Right-hander Kelvin Jimenez started the ninth inning for St. Louis, and that's when things got a bit strange. In the pouring rain at Busch Stadium, Jimenez was able to get Cristian Guzman on a groundout. Acta then became upset at home-plate umpire Charlie Reliford for calling Ryan Zimmerman out on strikes. The 2-2 pitch appeared to be outside the strike zone, and the TV cameras panned on Acta voicing his displeasure toward Reliford in the dugout.
Asked if Reliford was rushing to get the game over with, Acta declined comment.
"I'm not here to evaluate umpires," Acta said.
But Zimmerman confirmed that Acta was upset over the call.
"He was upset, obviously. I think he thought it was a ball, too," Zimmerman said. "He was just sticking up for his players. We fought back, and we were in the game. It was starting to rain pretty hard. I don't [know if Reliford was in a rush]. I was trying to get a pitch to hit. He called strike three. That's not up to me to say that."
Reliford was not available for comment.
But Reliford's call did not keep the Nationals from making the game close. Jimenez was still on the mound when Austin Kearns doubled over the head of first baseman Albert Pujols to score Ryan Church.
Closer Jason Isringhausen entered the game and surrendered an RBI single to Dmitri Young.
Jesus Flores then came to the plate, and that's when Reliford put a halt to the game because of rain.
During the delay, which lasted one hour and 42 minutes, the Nationals were in the clubhouse, believing they could win the game.
"We were hanging out. Everybody was positive," Kearns said. "We are all thinking that Flo was going to hit his first homer. It's not like we are in here moping around. We were hanging loose."

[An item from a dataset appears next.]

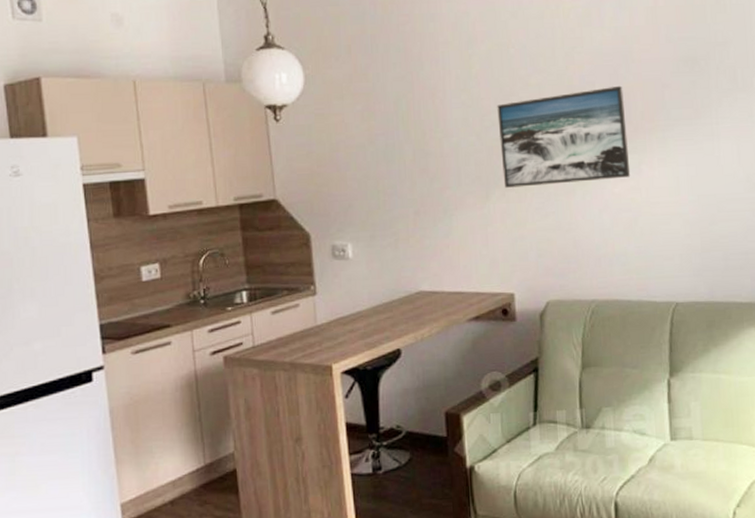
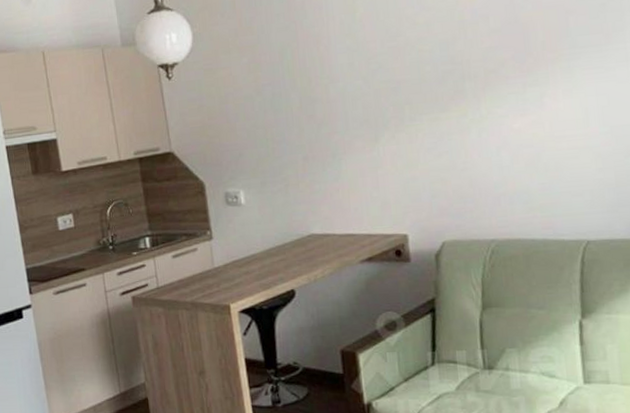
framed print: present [497,85,631,188] -> none [383,15,532,130]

Flores was taking swings in the indoor batting cage, thinking that there was no guarantee that Isringhausen would be back on the mound after the delay. Isringhausen did return, but Flores had a game plan: Look for the fastball on the outside part of the plate.
"When I saw him, I knew what he could throw," Flores said. "That's why I was ready to hit."
Flores battled, working the count to 3-2, but on the eighth pitch of the at-bat, he popped up to second baseman Adam Kennedy to end the game.
"I was looking to get the hit," Flores said. "I missed that pitch. That's why I was upset."
The reason the Nationals were behind the eight ball was the struggles of right-hander Levale Speigner. One thing is obvious about him: He is not a starter. He proved that once again on Saturday night.
Speigner, a quality long reliever, was put in Washington's rotation because right-hander Shawn Hill was placed on the disabled list with a sore left shoulder and right elbow on May 14.
In his third start of the season, Speigner lasted just 3 1/3 innings, giving up eight runs on eight hits. In his three starts, Speigner has yet to go past the fourth inning.
He was given a 1-0 lead in the first inning, thanks to a Ryan Church RBI single, but the Cardinals took the lead for good in the bottom of the frame, when Jim Edmonds hit a two-run single.
In the fourth inning, the Cardinals made it an 8-1 game by scoring five runs.
Acta went so far as to say that the Nationals will reevaluate Speigner's role in the rotation and may have to look elsewhere. Speigner is a Rule 5 Draft pick, so it's highly unlikely that he will go to the Minor Leagues or be sent back to the Twins. The likely scenario is have him return to the bullpen.
The only other reliever on the 25-man roster who could start is Billy Traber, but Acta feels that Traber is best suited to be a reliever. Traber was unsuccessful as a starter for Washington last year.
"It was not a very good outing. Speigner put a lot pf stress to our bullpen," Acta said. "We have five days, and we have to address the situation and see what the alternative will be."
Three Washington relievers -- Traber, Winston Abreu and Ray King -- combined to prevent the game from being a complete blowout, shutting out the Cardinals for 4 2/3 innings.